Issue 1332: Handling of invalid universal-character-names

Title: Handling of invalid universal-character-names
Status: cd5
Section: 5.3.1 [lex.charset]
Submitter: Mike Miller

Created on 2011-06-20.00:00:00 last changed 66 months ago

Messages

msg6524 (view)

Date: 2021-02-24.00:00:00

Additional note, February, 2021:

This issue was resolved editorially in N4842.

msg3511 (view)

Date: 2011-06-20.00:00:00

According to 5.3.1 [lex.charset] paragraph 2,

The character designated by the universal-character-name \UNNNNNNNN is that character whose character short name in ISO/IEC 10646 is NNNNNNNN; the character designated by the universal-character-name \uNNNN is that character whose character short name in ISO/IEC 10646 is 0000NNNN. If the hexadecimal value for a universal-character-name corresponds to a surrogate code point (in the range 0xD800-0xDFFF, inclusive), the program is ill-formed. Additionally, if the hexadecimal value for a universal-character-name outside the c-char-sequence, s-char-sequence, or r-char-sequence of a character or string literal corresponds to a control character (in either of the ranges 0x00-0x1F or 0x7F-0x9F, both inclusive) or to a character in the basic source character set, the program is ill-formed.

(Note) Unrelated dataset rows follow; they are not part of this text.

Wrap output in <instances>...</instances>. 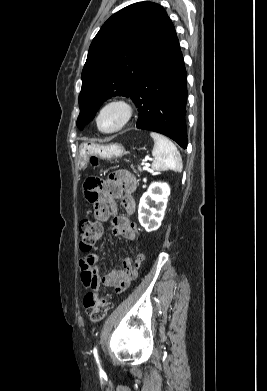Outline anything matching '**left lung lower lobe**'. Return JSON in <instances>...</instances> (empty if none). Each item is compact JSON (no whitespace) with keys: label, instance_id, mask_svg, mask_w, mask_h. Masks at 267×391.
<instances>
[{"label":"left lung lower lobe","instance_id":"obj_1","mask_svg":"<svg viewBox=\"0 0 267 391\" xmlns=\"http://www.w3.org/2000/svg\"><path fill=\"white\" fill-rule=\"evenodd\" d=\"M130 97L139 109L137 128L187 147V80L177 36L157 55Z\"/></svg>","mask_w":267,"mask_h":391}]
</instances>
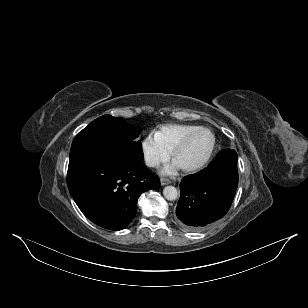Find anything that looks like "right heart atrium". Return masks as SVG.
<instances>
[{
    "label": "right heart atrium",
    "instance_id": "1",
    "mask_svg": "<svg viewBox=\"0 0 308 308\" xmlns=\"http://www.w3.org/2000/svg\"><path fill=\"white\" fill-rule=\"evenodd\" d=\"M140 151L144 163L149 168H157L170 158V153L151 134L141 140Z\"/></svg>",
    "mask_w": 308,
    "mask_h": 308
}]
</instances>
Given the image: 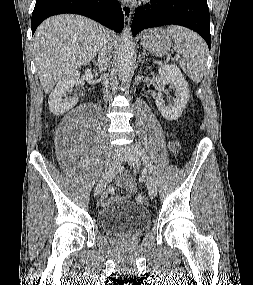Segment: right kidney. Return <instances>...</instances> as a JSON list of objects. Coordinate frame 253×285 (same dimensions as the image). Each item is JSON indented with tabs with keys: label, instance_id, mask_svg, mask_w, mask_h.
Returning a JSON list of instances; mask_svg holds the SVG:
<instances>
[{
	"label": "right kidney",
	"instance_id": "1",
	"mask_svg": "<svg viewBox=\"0 0 253 285\" xmlns=\"http://www.w3.org/2000/svg\"><path fill=\"white\" fill-rule=\"evenodd\" d=\"M85 76L87 80H91L93 78L90 69H86ZM79 77V71H72L58 81L48 100L50 111L54 115H62L77 104L78 98L76 97H72L68 101L64 102L62 101V97L75 83L78 82Z\"/></svg>",
	"mask_w": 253,
	"mask_h": 285
}]
</instances>
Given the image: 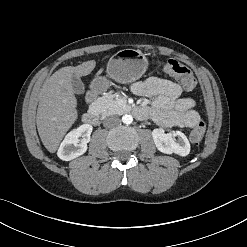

It is not specified what should happen if the hexadecimal value does not designate a Unicode code point: is that undefined behavior or does it make the program ill-formed?

As an aside, a note should be added explaining why these requirements apply to to an r-char-sequence when, as the footnote at the end of the paragraph explains,

A sequence of characters resembling a universal-character-name in an r-char-sequence (5.13.5 [lex.string]) does not form a universal-character-name.

History
Date	User	Action	Args
2021-02-24 00:00:00	admin	set	messages: + msg6524
2021-02-24 00:00:00	admin	set	status: drafting -> cd5
2011-06-20 00:00:00	admin	create